Belgische Soldaten, die zum Einsatz in Afghanistan waren, dürfen sich nicht kurz vor ihrer Rückreise in die Heimat auf Zypern erholen. Verteidigungsminister Pieter De Crem hält die Idee für nicht ausgereift und fürchtet Schaden für Armee-Image.

Vor kurzem war bekannt geworden, dass Soldaten, die im Einsatz in Afghanistan waren, einen Zwischenstopp auf Zypern einlegen dürften, um sich vom Stress zu erholen. "Die Idee ist okay, aber die Umsetzung unmöglich", so de Crem gegenüber dem VRT-Radio.

De Crem fürchtet einen Imageschaden für die Armee.

Es sei sicher nötig, dass die Soldaten sich für kurze Zeit erholen könnten bevor sie nach Hause zurückkehrten. "Afghanistan ist kein Routineeinsatz. Dort wird ständige Konzentration und Höchstleistung erwartet."

"Wir haben festgestellt, dass der Übergang in den Alltag manchmal problematisch ist, weil er zu aprupt erfolgt.
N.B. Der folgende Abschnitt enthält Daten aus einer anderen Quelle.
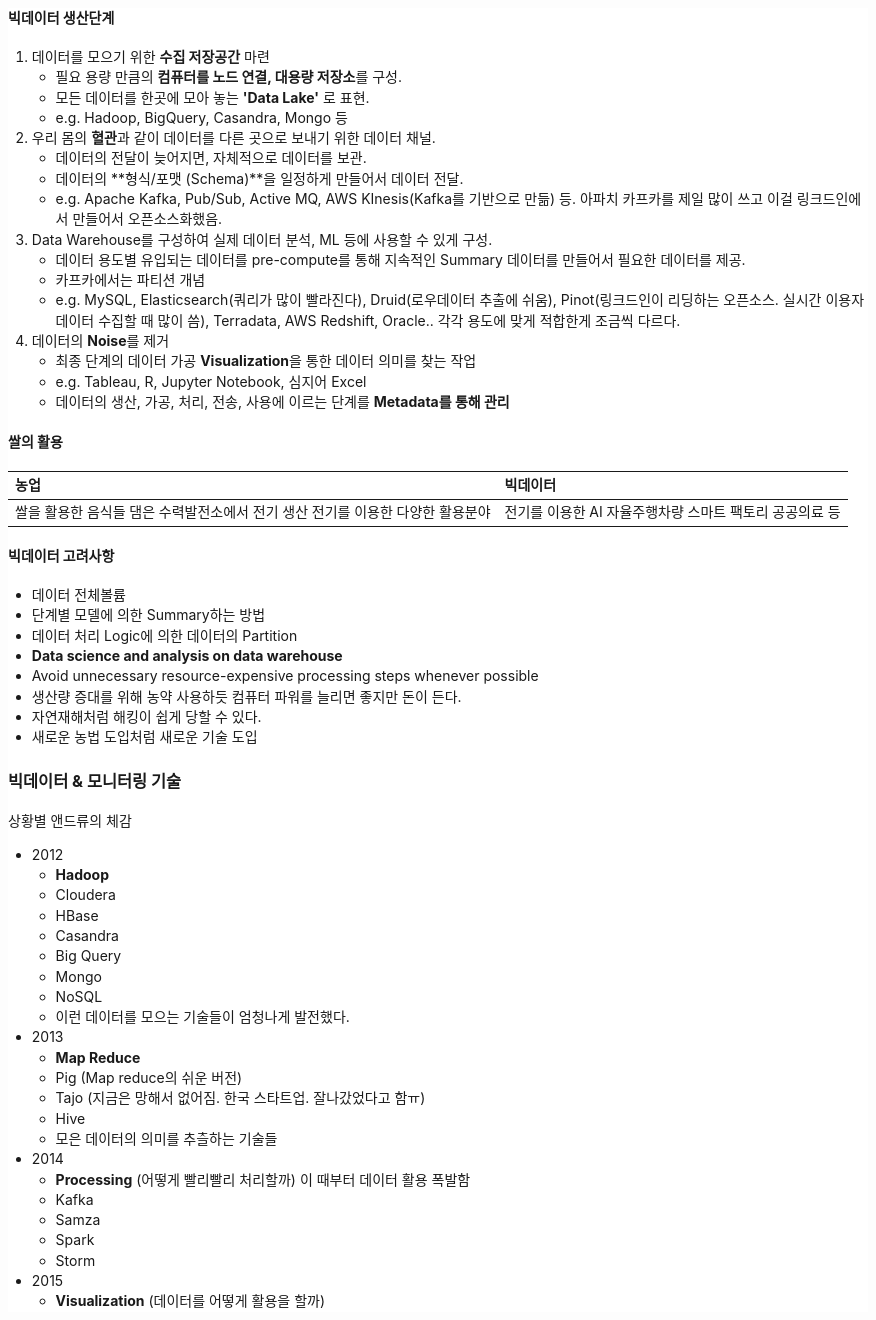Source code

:#### 빅데이터 생산단계

1. 데이터를 모으기 위한 **수집 저장공간** 마련
   * 필요 용량 만큼의 **컴퓨터를 노드 연결, 대용량 저장소**를 구성.
   * 모든 데이터를 한곳에 모아 놓는 **'Data Lake'** 로 표현.
   * e.g. Hadoop, BigQuery, Casandra, Mongo 등
2. 우리 몸의 **혈관**과 같이 데이터를 다른 곳으로 보내기 위한 데이터 채널.
   * 데이터의 전달이 늦어지면, 자체적으로 데이터를 보관.
   * 데이터의 **형식/포맷 \(Schema\)**을 일정하게 만들어서 데이터 전달.
   * e.g. Apache Kafka, Pub/Sub, Active MQ, AWS KInesis\(Kafka를 기반으로 만듦\) 등. 아파치 카프카를 제일 많이 쓰고 이걸 링크드인에서 만들어서 오픈소스화했음. 
3. Data Warehouse를 구성하여 실제 데이터 분석, ML 등에 사용할 수 있게 구성.
   * 데이터 용도별 유입되는 데이터를 pre-compute를 통해 지속적인 Summary 데이터를 만들어서 필요한 데이터를 제공.
   * 카프카에서는 파티션 개념
   * e.g. MySQL, Elasticsearch\(쿼리가 많이 빨라진다\), Druid\(로우데이터 추출에 쉬움\), Pinot\(링크드인이 리딩하는 오픈소스. 실시간 이용자 데이터 수집할 때 많이 씀\), Terradata, AWS Redshift, Oracle.. 각각 용도에 맞게 적합한게 조금씩 다르다.
4. 데이터의 **Noise**를 제거
   * 최종 단계의 데이터 가공 **Visualization**을 통한 데이터 의미를 찾는 작업
   * e.g. Tableau, R, Jupyter Notebook, 심지어 Excel
   * 데이터의 생산, 가공, 처리, 전송, 사용에 이르는 단계를 **Metadata를 통해 관리**

#### 쌀의 활용

| 농업 | 빅데이터 |
| :--- | :--- |
| 쌀을 활용한 음식들  댐은 수력발전소에서 전기 생산 전기를 이용한 다양한 활용분야 | 전기를 이용한 AI 자율주행차량 스마트 팩토리 공공의료 등 |

#### 빅데이터 고려사항

* 데이터 전체볼륨
* 단계별 모델에 의한 Summary하는 방법
* 데이터 처리 Logic에 의한 데이터의 Partition
* **Data science and analysis on data warehouse**
* Avoid unnecessary resource-expensive processing steps whenever possible
* 생산량 증대를 위해 농약 사용하듯 컴퓨터 파워를 늘리면 좋지만 돈이 든다.
* 자연재해처럼 해킹이 쉽게 당할 수 있다.
* 새로운 농법 도입처럼 새로운 기술 도입

### 빅데이터 & 모니터링 기술

상황별 앤드류의 체감

* 2012
  * **Hadoop**
  * Cloudera
  * HBase
  * Casandra
  * Big Query
  * Mongo
  * NoSQL
  * 이런 데이터를 모으는 기술들이 엄청나게 발전했다.
* 2013
  * **Map Reduce**
  * Pig \(Map reduce의 쉬운 버전\)
  * Tajo \(지금은 망해서 없어짐. 한국 스타트업. 잘나갔었다고 함ㅠ\)
  * Hive
  * 모은 데이터의 의미를 추츨하는 기술들
* 2014
  * **Processing** \(어떻게 빨리빨리 처리할까\) 이 때부터 데이터 활용 폭발함
  * Kafka
  * Samza
  * Spark
  * Storm
* 2015
  * **Visualization** \(데이터를 어떻게 활용을 할까\)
Im Ausland gibt es zum Beispiel solche Stressbewältigungsreisen, aber ich war der Meinung, dass die Idee bei uns noch nicht genügend ausgereift ist."

"Wir begleiten die Soldaten natürlich weiter  in der psychologischen Verarbeitung von Kriegs-Traumas. Das kann jedoch auch in Belgien erfolgen.", so De Crem.

Die beste Lösung sei derzeit immer noch, dass die Stressbewältigung in der Kaserne oder der Einheit erfolge.